Tâche à réaliser
Pouvez-vous réécrire les lignes en commençant à celle qui contient « 2.28.2 catalogue (DETECT_THRESH » et en terminant après celle qui contient « [instrumental pixel values] », avec « threshold » remplacé par « cutoff » et tout le reste inchangé ?

┌────────

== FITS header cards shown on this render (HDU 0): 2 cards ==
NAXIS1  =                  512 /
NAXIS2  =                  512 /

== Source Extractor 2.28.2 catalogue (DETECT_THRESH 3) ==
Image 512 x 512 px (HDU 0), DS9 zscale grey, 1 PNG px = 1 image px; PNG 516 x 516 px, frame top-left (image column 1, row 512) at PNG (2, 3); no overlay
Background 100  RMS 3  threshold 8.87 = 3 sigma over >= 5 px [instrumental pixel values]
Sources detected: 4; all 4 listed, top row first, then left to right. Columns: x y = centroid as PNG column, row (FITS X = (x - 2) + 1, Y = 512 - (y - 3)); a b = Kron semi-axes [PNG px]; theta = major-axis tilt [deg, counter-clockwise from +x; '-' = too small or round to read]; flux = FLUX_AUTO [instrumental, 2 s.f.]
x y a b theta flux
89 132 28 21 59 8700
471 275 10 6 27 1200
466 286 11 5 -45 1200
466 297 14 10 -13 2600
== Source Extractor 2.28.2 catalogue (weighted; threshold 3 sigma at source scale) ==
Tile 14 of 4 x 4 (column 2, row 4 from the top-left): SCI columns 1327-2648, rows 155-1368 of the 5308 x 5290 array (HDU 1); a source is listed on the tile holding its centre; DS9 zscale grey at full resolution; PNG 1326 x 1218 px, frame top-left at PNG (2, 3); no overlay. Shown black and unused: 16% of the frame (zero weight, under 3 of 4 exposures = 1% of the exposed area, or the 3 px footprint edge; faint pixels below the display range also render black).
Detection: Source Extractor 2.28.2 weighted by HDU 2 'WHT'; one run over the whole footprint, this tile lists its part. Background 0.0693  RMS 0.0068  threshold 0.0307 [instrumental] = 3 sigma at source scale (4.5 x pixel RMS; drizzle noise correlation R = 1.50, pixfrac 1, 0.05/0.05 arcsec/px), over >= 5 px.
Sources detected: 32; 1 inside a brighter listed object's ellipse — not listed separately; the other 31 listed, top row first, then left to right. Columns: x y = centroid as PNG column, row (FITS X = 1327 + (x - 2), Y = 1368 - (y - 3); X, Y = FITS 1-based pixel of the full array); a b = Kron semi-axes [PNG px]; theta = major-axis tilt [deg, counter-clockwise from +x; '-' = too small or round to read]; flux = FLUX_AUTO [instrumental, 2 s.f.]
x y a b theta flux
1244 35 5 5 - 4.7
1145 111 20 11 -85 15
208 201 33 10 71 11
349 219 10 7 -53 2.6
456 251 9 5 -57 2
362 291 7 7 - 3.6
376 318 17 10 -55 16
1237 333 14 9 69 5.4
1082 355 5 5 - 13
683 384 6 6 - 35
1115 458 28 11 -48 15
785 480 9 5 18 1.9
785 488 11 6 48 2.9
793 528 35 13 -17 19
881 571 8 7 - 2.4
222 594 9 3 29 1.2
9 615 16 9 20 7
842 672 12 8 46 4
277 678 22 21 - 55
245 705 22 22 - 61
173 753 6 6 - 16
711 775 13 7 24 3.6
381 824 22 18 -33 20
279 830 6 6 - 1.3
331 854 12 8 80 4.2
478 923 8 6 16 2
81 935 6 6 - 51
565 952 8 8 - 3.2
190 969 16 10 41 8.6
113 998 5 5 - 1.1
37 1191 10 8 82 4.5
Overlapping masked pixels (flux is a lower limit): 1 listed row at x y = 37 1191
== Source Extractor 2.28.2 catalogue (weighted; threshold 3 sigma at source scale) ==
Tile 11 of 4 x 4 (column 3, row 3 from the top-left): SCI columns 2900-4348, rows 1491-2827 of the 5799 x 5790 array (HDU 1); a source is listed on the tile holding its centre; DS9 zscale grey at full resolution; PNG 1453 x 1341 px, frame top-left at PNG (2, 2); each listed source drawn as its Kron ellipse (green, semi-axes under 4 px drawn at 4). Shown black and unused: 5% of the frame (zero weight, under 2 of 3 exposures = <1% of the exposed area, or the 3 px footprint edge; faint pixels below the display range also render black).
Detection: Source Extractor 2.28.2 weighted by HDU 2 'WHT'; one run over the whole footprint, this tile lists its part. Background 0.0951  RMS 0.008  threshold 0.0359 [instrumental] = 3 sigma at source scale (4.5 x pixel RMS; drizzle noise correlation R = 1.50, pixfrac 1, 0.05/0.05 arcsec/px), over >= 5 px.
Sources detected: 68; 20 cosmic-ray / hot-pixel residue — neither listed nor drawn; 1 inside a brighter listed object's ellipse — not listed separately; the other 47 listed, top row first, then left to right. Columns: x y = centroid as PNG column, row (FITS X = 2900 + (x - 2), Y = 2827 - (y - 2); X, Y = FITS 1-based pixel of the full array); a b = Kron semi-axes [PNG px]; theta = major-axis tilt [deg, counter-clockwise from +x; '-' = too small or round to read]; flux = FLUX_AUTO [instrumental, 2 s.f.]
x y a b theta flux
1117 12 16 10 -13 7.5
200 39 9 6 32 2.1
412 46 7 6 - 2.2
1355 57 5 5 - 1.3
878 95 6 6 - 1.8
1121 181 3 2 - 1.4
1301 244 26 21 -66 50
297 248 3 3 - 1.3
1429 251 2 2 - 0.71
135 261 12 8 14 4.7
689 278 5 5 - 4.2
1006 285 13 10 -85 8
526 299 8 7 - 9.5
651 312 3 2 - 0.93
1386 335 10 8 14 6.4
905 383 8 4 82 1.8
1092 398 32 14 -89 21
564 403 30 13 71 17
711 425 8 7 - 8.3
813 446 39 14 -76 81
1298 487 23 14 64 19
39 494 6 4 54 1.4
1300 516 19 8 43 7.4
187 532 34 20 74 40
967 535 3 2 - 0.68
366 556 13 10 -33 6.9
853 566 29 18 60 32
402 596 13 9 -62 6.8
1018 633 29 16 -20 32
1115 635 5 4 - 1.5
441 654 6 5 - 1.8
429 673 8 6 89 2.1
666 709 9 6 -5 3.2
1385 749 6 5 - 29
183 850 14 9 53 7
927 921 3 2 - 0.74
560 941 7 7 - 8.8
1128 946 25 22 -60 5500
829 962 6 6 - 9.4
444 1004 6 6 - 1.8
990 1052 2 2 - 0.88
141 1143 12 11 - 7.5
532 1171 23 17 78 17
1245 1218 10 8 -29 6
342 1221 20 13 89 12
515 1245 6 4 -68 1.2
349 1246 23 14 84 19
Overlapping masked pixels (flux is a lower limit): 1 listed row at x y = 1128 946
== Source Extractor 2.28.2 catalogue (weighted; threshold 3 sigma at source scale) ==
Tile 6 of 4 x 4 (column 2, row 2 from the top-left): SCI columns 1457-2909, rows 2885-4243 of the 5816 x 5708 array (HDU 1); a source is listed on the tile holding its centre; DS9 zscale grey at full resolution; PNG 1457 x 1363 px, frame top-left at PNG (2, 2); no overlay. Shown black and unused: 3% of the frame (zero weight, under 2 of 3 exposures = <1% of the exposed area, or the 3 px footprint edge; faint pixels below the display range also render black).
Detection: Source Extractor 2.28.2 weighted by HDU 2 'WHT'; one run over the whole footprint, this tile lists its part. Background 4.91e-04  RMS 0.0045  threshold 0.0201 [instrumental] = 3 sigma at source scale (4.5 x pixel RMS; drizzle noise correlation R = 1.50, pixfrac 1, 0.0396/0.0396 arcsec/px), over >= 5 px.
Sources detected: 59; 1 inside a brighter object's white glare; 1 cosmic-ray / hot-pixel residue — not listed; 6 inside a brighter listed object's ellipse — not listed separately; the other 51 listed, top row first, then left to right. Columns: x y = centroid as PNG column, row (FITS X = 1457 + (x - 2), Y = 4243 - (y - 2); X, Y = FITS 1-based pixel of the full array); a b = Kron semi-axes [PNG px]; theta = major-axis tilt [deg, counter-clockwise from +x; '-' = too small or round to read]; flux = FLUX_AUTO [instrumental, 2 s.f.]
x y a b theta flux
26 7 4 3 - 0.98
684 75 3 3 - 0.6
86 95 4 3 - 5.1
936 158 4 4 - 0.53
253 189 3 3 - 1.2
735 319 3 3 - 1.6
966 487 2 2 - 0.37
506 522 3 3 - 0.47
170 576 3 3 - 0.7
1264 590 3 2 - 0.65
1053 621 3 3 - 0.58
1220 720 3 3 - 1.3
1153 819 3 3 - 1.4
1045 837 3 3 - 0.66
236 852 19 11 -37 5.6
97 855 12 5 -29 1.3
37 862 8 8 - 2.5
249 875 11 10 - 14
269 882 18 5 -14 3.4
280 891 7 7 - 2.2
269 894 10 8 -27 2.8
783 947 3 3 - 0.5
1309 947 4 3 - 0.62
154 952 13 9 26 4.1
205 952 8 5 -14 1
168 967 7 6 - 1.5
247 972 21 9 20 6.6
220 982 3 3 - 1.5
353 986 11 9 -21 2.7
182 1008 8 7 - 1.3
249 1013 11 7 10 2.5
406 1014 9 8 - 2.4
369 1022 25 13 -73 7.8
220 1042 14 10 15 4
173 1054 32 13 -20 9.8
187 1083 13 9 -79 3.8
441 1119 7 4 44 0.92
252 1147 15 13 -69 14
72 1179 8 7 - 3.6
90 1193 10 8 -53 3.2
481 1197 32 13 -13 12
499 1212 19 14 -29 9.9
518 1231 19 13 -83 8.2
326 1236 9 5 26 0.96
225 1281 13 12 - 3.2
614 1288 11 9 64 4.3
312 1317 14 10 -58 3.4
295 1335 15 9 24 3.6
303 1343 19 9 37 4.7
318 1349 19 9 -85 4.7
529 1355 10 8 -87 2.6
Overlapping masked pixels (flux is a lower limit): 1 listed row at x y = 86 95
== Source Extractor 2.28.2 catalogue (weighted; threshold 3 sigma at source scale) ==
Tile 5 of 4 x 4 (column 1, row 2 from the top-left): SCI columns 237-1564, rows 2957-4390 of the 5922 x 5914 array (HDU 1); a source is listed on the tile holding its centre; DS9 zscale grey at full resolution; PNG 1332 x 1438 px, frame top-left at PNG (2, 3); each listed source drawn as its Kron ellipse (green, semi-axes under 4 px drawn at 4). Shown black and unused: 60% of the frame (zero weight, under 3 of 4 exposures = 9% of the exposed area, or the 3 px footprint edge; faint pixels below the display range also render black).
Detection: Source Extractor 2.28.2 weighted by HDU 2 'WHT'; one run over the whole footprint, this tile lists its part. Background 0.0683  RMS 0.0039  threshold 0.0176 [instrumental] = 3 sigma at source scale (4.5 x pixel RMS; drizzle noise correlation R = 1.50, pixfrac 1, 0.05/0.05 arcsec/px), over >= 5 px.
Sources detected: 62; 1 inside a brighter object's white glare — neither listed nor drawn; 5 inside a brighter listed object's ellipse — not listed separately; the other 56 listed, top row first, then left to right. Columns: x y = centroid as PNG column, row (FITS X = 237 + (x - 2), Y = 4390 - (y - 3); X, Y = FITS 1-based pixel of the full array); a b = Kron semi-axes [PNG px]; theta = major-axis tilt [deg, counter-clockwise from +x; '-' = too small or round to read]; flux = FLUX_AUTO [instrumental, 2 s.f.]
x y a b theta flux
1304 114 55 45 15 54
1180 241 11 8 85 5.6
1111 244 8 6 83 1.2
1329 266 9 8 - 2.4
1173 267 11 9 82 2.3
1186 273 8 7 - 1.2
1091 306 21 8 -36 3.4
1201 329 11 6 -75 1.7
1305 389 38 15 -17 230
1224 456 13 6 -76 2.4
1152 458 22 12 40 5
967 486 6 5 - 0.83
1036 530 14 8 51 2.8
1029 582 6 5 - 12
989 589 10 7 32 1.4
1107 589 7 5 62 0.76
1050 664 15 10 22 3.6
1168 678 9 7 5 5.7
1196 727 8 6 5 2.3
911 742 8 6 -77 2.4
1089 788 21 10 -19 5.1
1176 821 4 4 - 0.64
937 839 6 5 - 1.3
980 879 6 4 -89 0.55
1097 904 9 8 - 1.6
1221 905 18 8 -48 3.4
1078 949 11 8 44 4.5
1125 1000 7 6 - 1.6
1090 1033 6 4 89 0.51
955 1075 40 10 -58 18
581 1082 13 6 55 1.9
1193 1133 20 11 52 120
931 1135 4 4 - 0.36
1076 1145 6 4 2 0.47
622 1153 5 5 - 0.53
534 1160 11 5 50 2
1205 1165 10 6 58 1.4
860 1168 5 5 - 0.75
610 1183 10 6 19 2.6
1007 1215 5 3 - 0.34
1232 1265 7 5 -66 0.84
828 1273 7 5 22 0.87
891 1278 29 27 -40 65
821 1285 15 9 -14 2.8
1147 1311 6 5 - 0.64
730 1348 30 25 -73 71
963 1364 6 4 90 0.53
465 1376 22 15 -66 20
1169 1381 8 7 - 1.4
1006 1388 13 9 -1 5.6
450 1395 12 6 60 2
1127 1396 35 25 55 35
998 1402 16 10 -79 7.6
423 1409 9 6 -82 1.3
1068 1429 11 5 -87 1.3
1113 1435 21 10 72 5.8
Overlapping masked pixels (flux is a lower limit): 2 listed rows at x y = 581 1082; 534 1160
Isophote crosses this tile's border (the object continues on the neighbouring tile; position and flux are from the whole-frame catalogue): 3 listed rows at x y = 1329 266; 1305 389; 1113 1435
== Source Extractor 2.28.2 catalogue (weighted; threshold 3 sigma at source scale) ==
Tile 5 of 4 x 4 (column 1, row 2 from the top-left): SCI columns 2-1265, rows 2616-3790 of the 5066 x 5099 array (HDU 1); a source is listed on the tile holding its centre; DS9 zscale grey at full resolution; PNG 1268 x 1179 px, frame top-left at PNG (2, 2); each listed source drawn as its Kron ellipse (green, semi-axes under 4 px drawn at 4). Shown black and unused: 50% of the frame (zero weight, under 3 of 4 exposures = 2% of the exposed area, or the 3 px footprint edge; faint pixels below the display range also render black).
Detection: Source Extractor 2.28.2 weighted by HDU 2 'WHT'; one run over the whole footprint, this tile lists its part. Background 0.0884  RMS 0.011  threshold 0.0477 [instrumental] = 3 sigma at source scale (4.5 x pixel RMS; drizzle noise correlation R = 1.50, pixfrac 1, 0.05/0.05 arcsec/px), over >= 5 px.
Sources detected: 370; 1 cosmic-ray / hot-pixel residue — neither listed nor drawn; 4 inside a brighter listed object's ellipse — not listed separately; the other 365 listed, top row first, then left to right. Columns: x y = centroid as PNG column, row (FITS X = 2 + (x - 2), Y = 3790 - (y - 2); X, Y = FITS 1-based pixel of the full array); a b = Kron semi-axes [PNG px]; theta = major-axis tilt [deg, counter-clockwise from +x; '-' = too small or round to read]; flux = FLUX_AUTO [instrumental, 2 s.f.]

└────────

Réponse
== Source Extractor 2.28.2 catalogue (DETECT_THRESH 3) ==
Image 512 x 512 px (HDU 0), DS9 zscale grey, 1 PNG px = 1 image px; PNG 516 x 516 px, frame top-left (image column 1, row 512) at PNG (2, 3); no overlay
Background 100  RMS 3  cutoff 8.87 = 3 sigma over >= 5 px [instrumental pixel values]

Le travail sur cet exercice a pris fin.